Date: 2006-01-31 09:48 pm (UTC)
From: [identity profile] martinskidmore.livejournal.com
Well I was just listening to Baby Huey's cover of A Change Is Gonna Come. It's insanely extravagant and OTT - his screaming fucking terrified me the first time I hear it, and I still adjust the volume whenever it starts. Its message is plainly uplifting, and his version is punchier and bouncier than many, so it's kind of uplifting in sound too. But there is no way in the world it's a pop record, nor has anyone ever tried to claim it is. There isn't a good definition of pop, I think - all of them have exceptions, mostly lots of important ones. And I'm very distrustful of anything that ties it (or any other genre term) to judgements of quality. There's good and bad pop like there is good and bad indie - if you start to claim otherwise you drift into hopeless circular arguments.

I do think pop has ALWAYS been about fitting in with what's popular. That's not all there is to it, but it's what has meant there has been pop for so long, and yet Girls Aloud sound nothing like Frank Sinatra.
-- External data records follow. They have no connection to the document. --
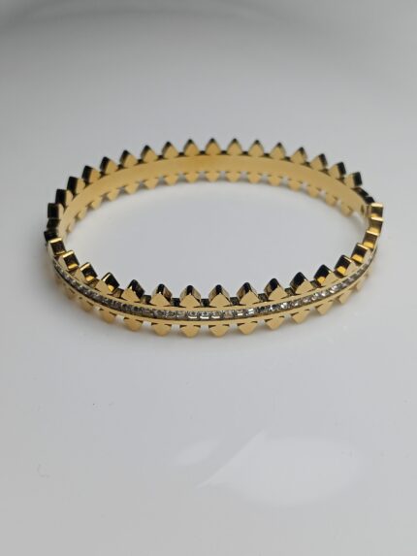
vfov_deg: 47.9
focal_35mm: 39
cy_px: 278
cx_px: 208
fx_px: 626
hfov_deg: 36.8
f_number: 1.8
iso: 50
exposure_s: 1/375
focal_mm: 3.98
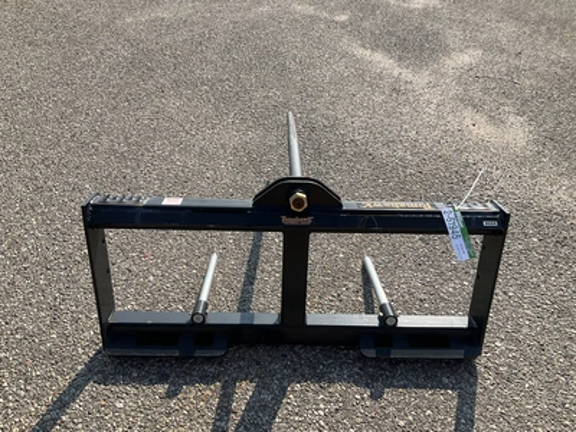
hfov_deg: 61.7
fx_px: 483
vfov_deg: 48.2
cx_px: 288
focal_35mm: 29
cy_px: 216
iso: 25
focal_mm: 3
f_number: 1.8
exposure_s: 1/1221
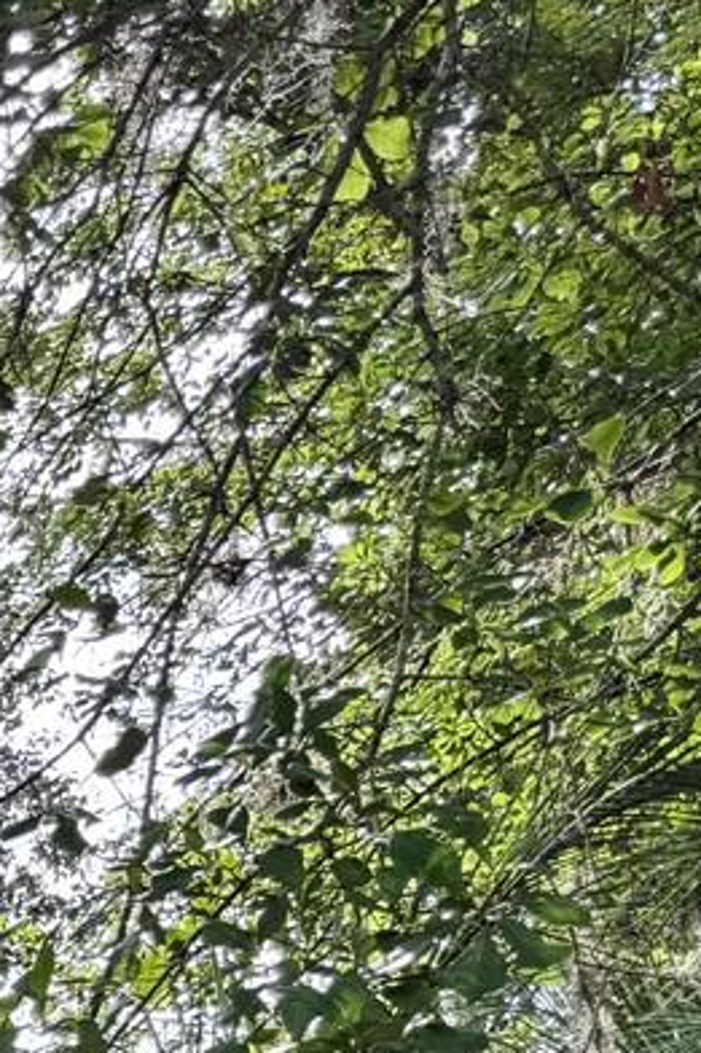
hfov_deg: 10.2
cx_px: -1343
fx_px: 2982
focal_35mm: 102
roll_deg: +0.4
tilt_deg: +6.0
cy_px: 1523
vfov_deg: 18.1
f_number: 1.78
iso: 80
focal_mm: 6.76
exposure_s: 1/402
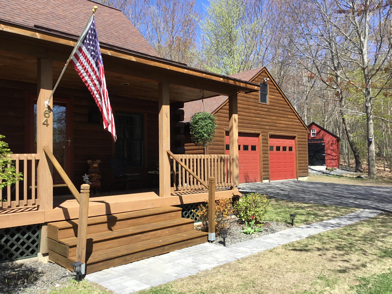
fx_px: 351
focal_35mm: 31
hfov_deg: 58.4
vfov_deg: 45.4
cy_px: 147
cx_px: 196
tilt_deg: +3.2
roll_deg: +0.0
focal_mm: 3.3
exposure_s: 1/791
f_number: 2.4
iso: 25
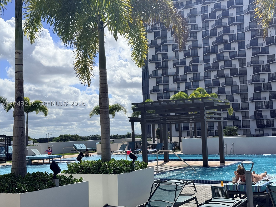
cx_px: 138
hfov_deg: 39.7
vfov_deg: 30.3
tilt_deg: +5.6
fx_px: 383
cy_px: 104
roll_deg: +2.0
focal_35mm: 48
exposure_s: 1/11364
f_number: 1.78
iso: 64
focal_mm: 6.76
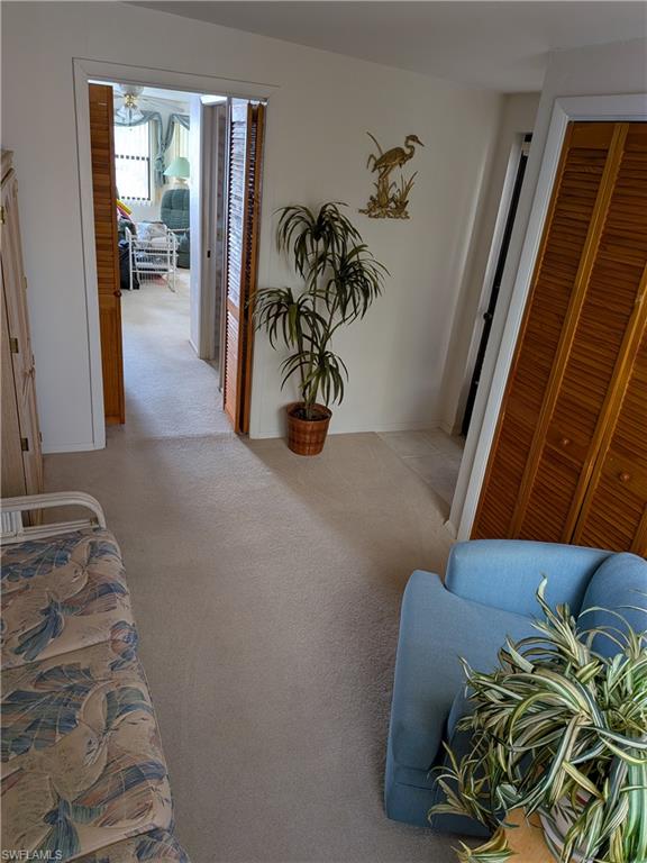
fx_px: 598
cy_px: 432
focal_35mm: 24
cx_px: 324
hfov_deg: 56.8
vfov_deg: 71.6
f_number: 1.7
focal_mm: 4.53
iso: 35
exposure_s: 1/23.8
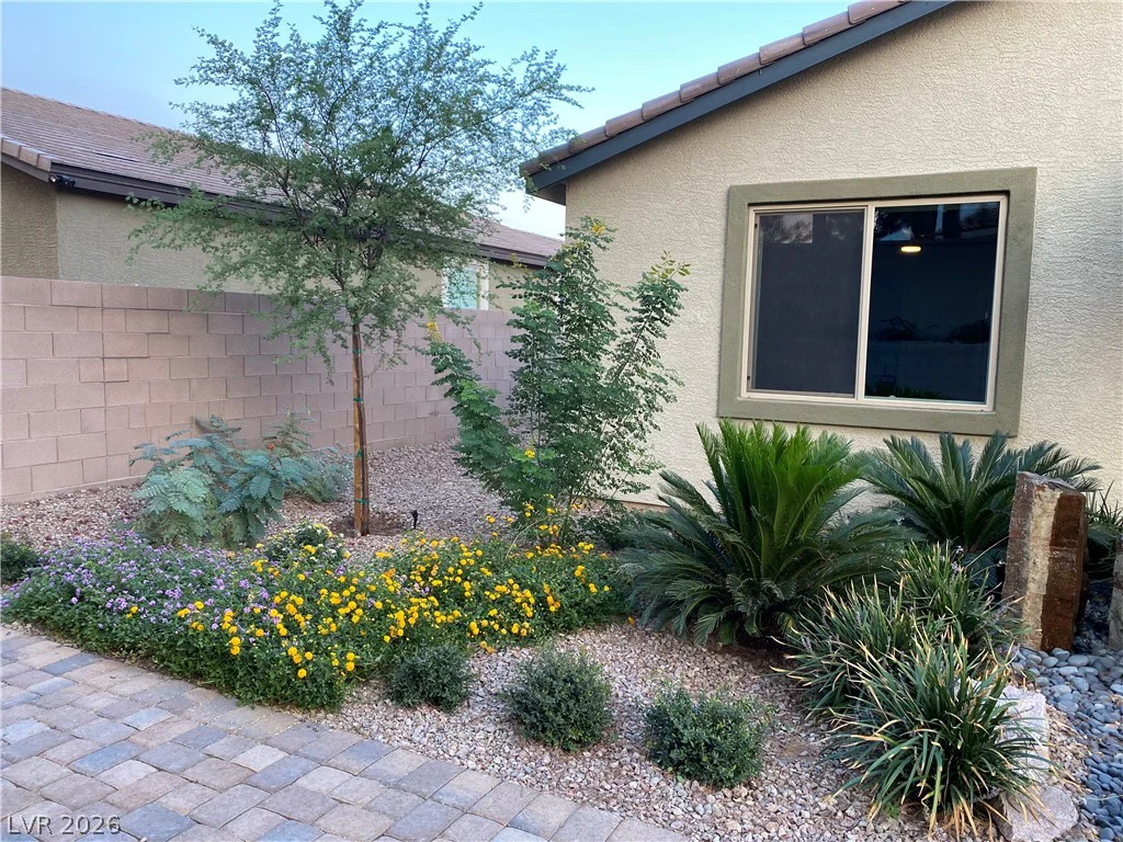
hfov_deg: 67.3
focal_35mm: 26
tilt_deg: -4.3
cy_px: 421
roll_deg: -1.8
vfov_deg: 53.1
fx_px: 843
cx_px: 562
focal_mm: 4.25
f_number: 1.8
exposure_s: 1/122
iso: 50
Date: 2006-01-31 10:49 pm (UTC)
From: [identity profile] poptasticuk.livejournal.com
I've never heard that song so I can't comment. My criteria for pop was rather rushed and not supposed to be definitive. What I was trying to say is that there must be criteria for pop, it just isn't a specific sound, and my suggestion is that it's to do with how the music makes you feel. The fact that you knew your song wasn't pop shows that there is such a thing as pop as a genre and therefore it must have criteria for what belongs to it or not.

Date: 2006-02-01 12:00 pm (UTC)
From: [identity profile] chezghost.livejournal.com
I prefer Data 80 to BWO

I don't think happiness is a requisite for Good Pop really. If anything a lot of my favourite pop songs have that perfect blend of euphoria and some sense of pathos or pain or regret, even if one is only reflected in the sound and one in the lyrics/voice - 'Don't You Want Me' and 'Tainted Love', 'Digital Love' and 'Heartbeats' - the list is fortunately never-ending!

My favourite track ever is Officially And Always Will Be 'Blue Monday' but perhaps I'd be reaching to suggest that the beat/music is quite 'jolly'.

Date: 2006-02-01 02:45 pm (UTC)
From: [identity profile] poptasticuk.livejournal.com
I think the main difference between a Will Young acoustic ballad and a Sufjan Stevens one is the singer - they have different voices and styles of singing, and also they are known to be pop or indie so that influences our responses to them. If Will had sung Heartbeats instead of José, as he fairly feasibly could have, it surely would have been considered pop. If José had sung Leave Right Now, that in turn would probably have been called indie.

You make a good point about some of the best pop songs not being extravagant - perhaps extravagant was not really the word I was looking for, it's very difficult to think of one which sums up exactly what I meant by it. There's just something instant about pop music that grabs you - most pop songs aren't growers, you don't have to ease into or get used to them, although there are some great exceptions.

It seems like the pop and indie work ethics have mixed so much with producers like Xenomania, that music like electro-pop is difficult to categorise as either pop or indie. I don't think there has to be two definite categories though - most music seems to be inbetween, either more or less poppy.

Gone (the world cup song) is by far the weakest BWO song. Perhaps I should post some of their others so you & other Poptimists who don't like/get them from what you hear in Gone can get a better idea of what they're really like.